Sunday, February 17, 2019

When it comes to catastrophic climate change, it's OK to be afraid. Hit the panic button. You owe it to yourself and the planet.

The planet is getting warmer in catastrophic ways. And fear may be the only thing that saves us. That’s the central message in the NY Times op-ed Time to Panic By David Wallace-Wells (Mr. Wallace-Wells is the author of the forthcoming “The Uninhabitable Earth: Life After Warming.”)

The bottom line is that climate change is not as bad as you think - it’s worse, far, far worse. So it is OK to panic, to be freaked out by dire climate news. Think of your fear as an adaptive response, as a logical reaction, even as a moral imperative. If our species does not react adaptively, then here is what is assuredly going to happen.

Snippets follow.

In October, the United Nations Intergovernmental Panel on Climate Change released what has become known as its “Doomsday” report — “a deafening, piercing smoke alarm going off in the kitchen,” as one United Nations official described it — detailing climate effects at 1.5 and two degrees Celsius of warming (2.7 and 3.6 degrees Fahrenheit). At the opening of a major United Nations conference two months later, David Attenborough, the mellifluous voice of the BBC’s “Planet Earth” and now an environmental conscience for the English-speaking world, put it even more bleakly: “If we don’t take action,” he said, “the collapse of our civilizations and the extinction of much of the natural world is on the horizon.”

[However] … globally, emissions are still growing, and the time we have to avert what is now thought to be catastrophic warming — two degrees Celsius — is shrinking by the day. To stay safely below that threshold, we must reduce greenhouse gas emissions by 45 percent from 2010 levels by 2030, according to the United Nations report. Instead, they are still rising. So being alarmed is not a sign of being hysterical; when it comes to climate change, being alarmed is what the facts demand. Perhaps the only logical response.

… Panic might seem counterproductive, but we’re at a point where alarmism and catastrophic thinking are valuable, for several reasons.

The first is that climate change is a crisis precisely because it is a looming catastrophe that demands an aggressive global response, now. In other words, it is right to be alarmed. …

This helps explain the second reason alarmism is useful: By defining the boundaries of conceivability more accurately, catastrophic thinking makes it easier to see the threat of climate change clearly. … it was easy to develop an intuitive portrait of the landscape of possibilities that began with the climate as it exists today and ended with the pain of two degrees, the ceiling of suffering.

In fact, it is almost certainly a floor. By far the likeliest outcomes for the end of this century fall between two and four degrees of warming. And so looking squarely at what the world might look like in that range — two degrees, three, four — is much better preparation for the challenges we will face than retreating into the comforting relative normalcy of the present.

The third reason is while concern about climate change is growing — fortunately — complacency remains a much bigger political problem than fatalism.

#####

Set tasks
a) According to the climate change post, by what percentage must greenhouse gas emissions be cut from 2010 levels by 2030 to stay safely below two degrees Celsius of warming?
b) Express the part of the listing that runs from the line containing "Find the location" through the end of the listing as a Markdown table with the columns No. and Entry, numbering each line and leaving out blank lines.

#####

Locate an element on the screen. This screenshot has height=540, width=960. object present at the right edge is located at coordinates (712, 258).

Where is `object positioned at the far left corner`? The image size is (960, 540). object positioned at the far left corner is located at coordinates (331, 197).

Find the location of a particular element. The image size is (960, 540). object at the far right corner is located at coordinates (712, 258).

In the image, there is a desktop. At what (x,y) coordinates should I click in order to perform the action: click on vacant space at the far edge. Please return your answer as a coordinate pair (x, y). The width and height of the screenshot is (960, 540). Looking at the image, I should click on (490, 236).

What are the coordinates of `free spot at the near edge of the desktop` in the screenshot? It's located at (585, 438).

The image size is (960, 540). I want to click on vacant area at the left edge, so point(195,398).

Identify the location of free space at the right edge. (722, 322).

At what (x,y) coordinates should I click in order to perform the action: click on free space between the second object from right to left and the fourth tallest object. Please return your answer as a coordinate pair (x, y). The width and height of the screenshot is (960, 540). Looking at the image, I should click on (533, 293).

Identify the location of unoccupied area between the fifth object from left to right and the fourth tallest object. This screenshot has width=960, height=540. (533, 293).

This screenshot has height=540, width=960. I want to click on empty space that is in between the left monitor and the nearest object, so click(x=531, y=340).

#####

Outputs
a) 45 percent

b)
| No. | Entry |
|---|---|
| 1 | Find the location of a particular element. The image size is (960, 540). object at the far right corner is located at coordinates (712, 258). |
| 2 | In the image, there is a desktop. At what (x,y) coordinates should I click in order to perform the action: click on vacant space at the far edge. Please return your answer as a coordinate pair (x, y). The width and height of the screenshot is (960, 540). Looking at the image, I should click on (490, 236). |
| 3 | What are the coordinates of `free spot at the near edge of the desktop` in the screenshot? It's located at (585, 438). |
| 4 | The image size is (960, 540). I want to click on vacant area at the left edge, so point(195,398). |
| 5 | Identify the location of free space at the right edge. (722, 322). |
| 6 | At what (x,y) coordinates should I click in order to perform the action: click on free space between the second object from right to left and the fourth tallest object. Please return your answer as a coordinate pair (x, y). The width and height of the screenshot is (960, 540). Looking at the image, I should click on (533, 293). |
| 7 | Identify the location of unoccupied area between the fifth object from left to right and the fourth tallest object. This screenshot has width=960, height=540. (533, 293). |
| 8 | This screenshot has height=540, width=960. I want to click on empty space that is in between the left monitor and the nearest object, so click(x=531, y=340). |